Retype the records below from their first line through the line containing "(604, 283) none", and include nothing else.

### Difference listings
+++

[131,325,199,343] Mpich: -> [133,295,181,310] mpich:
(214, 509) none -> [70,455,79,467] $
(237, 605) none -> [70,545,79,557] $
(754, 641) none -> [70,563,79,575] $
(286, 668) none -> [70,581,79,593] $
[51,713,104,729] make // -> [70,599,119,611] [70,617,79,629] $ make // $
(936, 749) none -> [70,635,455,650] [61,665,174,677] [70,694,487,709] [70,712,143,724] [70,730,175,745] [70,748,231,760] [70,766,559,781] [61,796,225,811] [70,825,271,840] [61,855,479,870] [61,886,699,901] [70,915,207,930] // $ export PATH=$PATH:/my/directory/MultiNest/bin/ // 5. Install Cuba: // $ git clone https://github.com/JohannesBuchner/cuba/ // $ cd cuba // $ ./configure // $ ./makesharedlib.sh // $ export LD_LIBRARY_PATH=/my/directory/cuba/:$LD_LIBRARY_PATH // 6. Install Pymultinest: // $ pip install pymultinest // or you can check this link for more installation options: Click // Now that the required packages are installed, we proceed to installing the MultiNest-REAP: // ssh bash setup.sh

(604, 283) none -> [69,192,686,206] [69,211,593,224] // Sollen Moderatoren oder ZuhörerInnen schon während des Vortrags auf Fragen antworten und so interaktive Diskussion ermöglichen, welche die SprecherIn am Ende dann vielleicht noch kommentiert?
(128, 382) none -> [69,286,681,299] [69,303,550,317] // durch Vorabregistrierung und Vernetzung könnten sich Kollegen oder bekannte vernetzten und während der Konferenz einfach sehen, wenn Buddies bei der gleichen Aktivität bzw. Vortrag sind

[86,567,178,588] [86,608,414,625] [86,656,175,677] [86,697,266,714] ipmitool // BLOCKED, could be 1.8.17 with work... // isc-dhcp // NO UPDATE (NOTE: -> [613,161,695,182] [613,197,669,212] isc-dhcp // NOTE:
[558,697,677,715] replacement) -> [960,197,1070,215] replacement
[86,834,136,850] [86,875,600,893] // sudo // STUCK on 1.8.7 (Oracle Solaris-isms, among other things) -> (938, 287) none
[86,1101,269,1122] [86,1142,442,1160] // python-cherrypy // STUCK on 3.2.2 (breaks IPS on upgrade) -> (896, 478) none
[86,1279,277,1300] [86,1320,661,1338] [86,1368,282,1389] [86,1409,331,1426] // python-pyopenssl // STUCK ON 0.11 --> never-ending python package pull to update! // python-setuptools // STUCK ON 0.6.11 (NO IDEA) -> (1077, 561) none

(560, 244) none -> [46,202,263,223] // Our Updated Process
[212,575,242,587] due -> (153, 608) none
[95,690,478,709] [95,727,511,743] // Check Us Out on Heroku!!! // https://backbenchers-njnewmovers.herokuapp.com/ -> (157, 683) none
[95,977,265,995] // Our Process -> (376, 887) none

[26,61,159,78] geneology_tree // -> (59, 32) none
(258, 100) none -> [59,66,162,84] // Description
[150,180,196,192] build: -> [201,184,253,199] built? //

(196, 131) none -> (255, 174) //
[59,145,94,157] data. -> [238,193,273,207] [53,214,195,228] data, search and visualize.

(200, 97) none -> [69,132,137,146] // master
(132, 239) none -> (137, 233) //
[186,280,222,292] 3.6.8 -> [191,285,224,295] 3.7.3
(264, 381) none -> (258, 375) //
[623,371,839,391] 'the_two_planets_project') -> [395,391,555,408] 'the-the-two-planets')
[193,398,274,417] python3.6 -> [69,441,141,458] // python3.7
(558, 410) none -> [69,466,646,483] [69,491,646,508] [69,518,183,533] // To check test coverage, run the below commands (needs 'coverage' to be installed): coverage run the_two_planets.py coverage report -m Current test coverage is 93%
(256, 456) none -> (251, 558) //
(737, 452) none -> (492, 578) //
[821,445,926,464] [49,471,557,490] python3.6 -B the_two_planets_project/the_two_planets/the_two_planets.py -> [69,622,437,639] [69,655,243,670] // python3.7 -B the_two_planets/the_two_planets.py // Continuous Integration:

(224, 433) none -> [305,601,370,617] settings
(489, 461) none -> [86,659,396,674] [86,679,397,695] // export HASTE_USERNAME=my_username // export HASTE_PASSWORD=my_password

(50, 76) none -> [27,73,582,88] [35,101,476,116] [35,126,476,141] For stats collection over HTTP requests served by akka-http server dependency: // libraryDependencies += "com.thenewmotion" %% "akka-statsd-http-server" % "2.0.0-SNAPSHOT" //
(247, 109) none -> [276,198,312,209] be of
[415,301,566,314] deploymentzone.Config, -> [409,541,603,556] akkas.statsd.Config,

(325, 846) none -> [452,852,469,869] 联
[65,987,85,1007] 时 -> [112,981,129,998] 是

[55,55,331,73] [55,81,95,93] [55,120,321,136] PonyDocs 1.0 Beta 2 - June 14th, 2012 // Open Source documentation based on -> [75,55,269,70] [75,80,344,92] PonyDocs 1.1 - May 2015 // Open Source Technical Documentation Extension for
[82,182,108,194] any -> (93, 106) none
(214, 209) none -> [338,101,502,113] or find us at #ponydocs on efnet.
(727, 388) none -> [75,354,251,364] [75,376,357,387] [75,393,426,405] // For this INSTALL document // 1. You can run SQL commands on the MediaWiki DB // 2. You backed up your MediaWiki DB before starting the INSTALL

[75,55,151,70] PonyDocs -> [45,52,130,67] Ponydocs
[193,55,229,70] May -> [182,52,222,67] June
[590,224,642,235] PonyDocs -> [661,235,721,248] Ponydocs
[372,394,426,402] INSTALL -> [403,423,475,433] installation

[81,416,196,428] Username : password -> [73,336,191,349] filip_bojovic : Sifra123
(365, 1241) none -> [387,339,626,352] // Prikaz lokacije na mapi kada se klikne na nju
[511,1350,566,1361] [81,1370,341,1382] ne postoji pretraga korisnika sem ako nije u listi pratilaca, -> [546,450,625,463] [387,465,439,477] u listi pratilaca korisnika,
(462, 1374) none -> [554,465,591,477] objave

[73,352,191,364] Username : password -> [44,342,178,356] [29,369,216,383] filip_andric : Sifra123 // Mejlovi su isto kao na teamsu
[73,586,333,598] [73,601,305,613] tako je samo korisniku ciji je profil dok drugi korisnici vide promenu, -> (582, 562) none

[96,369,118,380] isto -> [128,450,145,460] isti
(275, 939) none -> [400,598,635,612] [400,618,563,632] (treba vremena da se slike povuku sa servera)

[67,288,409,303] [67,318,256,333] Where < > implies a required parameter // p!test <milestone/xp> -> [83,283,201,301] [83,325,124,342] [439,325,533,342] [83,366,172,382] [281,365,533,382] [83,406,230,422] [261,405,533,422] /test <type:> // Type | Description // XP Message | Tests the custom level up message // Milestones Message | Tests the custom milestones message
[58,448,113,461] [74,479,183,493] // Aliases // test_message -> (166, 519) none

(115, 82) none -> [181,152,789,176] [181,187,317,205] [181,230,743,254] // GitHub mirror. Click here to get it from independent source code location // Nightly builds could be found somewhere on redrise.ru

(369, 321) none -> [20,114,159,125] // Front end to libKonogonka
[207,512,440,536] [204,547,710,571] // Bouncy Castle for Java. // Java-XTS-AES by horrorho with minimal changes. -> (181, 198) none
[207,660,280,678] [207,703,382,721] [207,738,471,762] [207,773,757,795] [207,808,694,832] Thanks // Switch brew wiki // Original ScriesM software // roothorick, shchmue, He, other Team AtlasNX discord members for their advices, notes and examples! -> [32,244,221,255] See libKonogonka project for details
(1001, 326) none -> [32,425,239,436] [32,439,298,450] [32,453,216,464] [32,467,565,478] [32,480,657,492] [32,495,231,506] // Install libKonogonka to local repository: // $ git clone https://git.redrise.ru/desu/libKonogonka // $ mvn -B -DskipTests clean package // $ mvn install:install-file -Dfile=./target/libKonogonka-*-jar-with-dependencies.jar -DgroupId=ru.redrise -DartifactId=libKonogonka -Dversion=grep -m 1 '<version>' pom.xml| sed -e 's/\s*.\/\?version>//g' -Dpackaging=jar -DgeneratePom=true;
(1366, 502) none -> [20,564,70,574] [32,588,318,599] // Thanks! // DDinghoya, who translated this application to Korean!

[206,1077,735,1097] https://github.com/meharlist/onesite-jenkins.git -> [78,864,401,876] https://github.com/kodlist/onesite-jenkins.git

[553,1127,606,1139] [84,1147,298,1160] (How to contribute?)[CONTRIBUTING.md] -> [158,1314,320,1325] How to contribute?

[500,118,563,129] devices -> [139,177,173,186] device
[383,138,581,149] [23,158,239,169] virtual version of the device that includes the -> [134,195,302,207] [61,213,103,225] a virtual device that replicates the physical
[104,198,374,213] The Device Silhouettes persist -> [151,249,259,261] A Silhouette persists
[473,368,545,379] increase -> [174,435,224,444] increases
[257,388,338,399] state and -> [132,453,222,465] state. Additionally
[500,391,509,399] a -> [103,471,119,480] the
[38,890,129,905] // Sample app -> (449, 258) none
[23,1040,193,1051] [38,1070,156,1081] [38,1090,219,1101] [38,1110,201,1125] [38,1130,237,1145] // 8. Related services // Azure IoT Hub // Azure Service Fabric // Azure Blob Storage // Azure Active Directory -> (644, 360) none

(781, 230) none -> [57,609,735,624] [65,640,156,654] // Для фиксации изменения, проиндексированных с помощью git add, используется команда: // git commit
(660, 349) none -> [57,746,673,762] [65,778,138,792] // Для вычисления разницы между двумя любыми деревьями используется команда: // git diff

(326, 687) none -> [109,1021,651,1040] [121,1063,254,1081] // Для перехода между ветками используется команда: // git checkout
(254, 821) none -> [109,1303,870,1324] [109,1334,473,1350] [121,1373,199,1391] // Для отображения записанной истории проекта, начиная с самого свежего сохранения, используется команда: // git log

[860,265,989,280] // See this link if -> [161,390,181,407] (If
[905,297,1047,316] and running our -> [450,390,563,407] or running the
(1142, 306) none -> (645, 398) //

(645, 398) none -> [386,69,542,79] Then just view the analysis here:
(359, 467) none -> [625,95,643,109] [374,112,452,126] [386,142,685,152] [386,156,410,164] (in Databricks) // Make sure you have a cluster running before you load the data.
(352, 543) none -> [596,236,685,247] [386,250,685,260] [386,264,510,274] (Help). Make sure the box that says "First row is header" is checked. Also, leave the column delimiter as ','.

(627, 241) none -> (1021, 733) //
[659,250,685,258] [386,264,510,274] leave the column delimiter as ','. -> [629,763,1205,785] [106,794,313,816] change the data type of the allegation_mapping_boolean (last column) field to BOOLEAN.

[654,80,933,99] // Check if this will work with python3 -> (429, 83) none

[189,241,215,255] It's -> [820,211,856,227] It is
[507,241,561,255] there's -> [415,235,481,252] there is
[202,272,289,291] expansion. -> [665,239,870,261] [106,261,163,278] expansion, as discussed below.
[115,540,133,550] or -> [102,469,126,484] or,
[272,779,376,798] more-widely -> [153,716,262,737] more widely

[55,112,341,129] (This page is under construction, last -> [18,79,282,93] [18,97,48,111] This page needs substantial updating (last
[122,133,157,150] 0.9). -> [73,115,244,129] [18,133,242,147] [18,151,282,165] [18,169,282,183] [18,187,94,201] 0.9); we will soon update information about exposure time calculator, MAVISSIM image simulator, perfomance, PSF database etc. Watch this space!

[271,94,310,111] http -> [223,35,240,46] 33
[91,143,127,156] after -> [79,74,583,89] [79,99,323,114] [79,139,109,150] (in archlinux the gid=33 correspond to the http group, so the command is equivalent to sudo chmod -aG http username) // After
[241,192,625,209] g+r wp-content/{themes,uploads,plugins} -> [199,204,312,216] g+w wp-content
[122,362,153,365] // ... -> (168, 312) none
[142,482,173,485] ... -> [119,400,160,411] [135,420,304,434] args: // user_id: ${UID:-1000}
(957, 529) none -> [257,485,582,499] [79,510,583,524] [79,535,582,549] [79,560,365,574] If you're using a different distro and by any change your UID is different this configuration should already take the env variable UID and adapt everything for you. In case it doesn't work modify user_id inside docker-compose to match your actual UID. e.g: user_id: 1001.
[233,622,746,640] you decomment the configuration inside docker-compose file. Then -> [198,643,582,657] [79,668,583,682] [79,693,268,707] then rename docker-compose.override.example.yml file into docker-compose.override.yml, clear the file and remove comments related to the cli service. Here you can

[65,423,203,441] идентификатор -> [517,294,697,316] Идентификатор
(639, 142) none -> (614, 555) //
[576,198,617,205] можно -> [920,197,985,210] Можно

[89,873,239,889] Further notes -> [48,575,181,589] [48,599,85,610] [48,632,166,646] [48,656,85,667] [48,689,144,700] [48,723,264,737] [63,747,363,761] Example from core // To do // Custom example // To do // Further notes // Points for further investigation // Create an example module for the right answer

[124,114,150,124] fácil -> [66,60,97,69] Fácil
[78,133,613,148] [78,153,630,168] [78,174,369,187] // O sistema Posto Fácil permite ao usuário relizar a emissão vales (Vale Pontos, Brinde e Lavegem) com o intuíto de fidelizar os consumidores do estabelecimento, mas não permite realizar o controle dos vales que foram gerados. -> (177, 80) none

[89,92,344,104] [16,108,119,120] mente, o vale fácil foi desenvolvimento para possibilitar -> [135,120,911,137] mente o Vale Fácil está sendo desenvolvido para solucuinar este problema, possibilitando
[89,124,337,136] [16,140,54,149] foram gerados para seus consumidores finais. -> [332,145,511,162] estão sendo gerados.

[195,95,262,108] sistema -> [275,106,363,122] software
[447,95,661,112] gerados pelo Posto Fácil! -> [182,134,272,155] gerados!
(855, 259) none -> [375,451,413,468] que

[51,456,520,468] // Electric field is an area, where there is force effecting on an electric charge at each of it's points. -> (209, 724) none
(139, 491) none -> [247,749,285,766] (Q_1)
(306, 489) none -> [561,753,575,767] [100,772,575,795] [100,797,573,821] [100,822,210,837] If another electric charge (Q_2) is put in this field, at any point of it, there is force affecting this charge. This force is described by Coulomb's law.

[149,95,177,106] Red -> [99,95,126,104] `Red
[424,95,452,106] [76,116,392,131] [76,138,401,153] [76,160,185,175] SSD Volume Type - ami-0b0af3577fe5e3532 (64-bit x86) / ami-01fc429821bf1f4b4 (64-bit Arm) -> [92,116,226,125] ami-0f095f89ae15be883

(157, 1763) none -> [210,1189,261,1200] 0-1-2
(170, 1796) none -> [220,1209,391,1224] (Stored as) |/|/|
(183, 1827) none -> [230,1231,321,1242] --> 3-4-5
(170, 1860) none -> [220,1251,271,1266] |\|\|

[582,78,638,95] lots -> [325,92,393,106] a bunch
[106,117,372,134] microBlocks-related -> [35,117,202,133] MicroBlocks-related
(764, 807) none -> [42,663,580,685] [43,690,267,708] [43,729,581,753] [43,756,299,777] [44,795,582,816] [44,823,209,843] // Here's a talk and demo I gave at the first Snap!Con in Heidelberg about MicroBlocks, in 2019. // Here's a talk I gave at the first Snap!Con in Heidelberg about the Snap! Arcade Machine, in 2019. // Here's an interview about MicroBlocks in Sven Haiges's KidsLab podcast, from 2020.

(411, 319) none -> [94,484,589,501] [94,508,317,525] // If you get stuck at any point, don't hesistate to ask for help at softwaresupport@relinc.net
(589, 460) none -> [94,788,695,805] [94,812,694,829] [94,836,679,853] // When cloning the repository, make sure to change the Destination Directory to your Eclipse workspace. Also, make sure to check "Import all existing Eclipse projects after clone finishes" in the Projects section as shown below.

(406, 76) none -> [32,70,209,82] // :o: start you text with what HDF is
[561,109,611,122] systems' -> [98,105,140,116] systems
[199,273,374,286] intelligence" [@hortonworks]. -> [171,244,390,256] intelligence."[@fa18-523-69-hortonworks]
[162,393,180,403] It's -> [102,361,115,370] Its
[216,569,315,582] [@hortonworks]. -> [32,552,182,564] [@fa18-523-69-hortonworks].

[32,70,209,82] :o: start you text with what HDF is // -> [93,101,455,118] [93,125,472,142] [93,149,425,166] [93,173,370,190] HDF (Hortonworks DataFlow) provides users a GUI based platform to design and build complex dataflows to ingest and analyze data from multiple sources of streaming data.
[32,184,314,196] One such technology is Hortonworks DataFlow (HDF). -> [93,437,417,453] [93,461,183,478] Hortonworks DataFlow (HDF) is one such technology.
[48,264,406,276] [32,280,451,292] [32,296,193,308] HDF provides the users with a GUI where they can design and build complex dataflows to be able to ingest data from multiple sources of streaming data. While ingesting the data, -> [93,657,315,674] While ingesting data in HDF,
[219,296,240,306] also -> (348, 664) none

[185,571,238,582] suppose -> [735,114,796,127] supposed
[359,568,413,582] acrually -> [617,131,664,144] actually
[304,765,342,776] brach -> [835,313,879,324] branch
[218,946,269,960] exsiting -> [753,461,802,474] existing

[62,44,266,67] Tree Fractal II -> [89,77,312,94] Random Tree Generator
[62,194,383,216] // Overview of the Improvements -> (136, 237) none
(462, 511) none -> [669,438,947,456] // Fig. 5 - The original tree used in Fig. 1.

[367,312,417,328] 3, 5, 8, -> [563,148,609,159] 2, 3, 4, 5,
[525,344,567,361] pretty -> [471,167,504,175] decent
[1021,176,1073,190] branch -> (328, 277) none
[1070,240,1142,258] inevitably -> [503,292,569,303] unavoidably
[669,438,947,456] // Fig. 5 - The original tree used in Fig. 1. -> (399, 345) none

+++

### FINISHED TASK
[131,325,199,343] Mpich: -> [133,295,181,310] mpich:
(214, 509) none -> [70,455,79,467] $
(237, 605) none -> [70,545,79,557] $
(754, 641) none -> [70,563,79,575] $
(286, 668) none -> [70,581,79,593] $
[51,713,104,729] make // -> [70,599,119,611] [70,617,79,629] $ make // $
(936, 749) none -> [70,635,455,650] [61,665,174,677] [70,694,487,709] [70,712,143,724] [70,730,175,745] [70,748,231,760] [70,766,559,781] [61,796,225,811] [70,825,271,840] [61,855,479,870] [61,886,699,901] [70,915,207,930] // $ export PATH=$PATH:/my/directory/MultiNest/bin/ // 5. Install Cuba: // $ git clone https://github.com/JohannesBuchner/cuba/ // $ cd cuba // $ ./configure // $ ./makesharedlib.sh // $ export LD_LIBRARY_PATH=/my/directory/cuba/:$LD_LIBRARY_PATH // 6. Install Pymultinest: // $ pip install pymultinest // or you can check this link for more installation options: Click // Now that the required packages are installed, we proceed to installing the MultiNest-REAP: // ssh bash setup.sh

(604, 283) none -> [69,192,686,206] [69,211,593,224] // Sollen Moderatoren oder ZuhörerInnen schon während des Vortrags auf Fragen antworten und so interaktive Diskussion ermöglichen, welche die SprecherIn am Ende dann vielleicht noch kommentiert?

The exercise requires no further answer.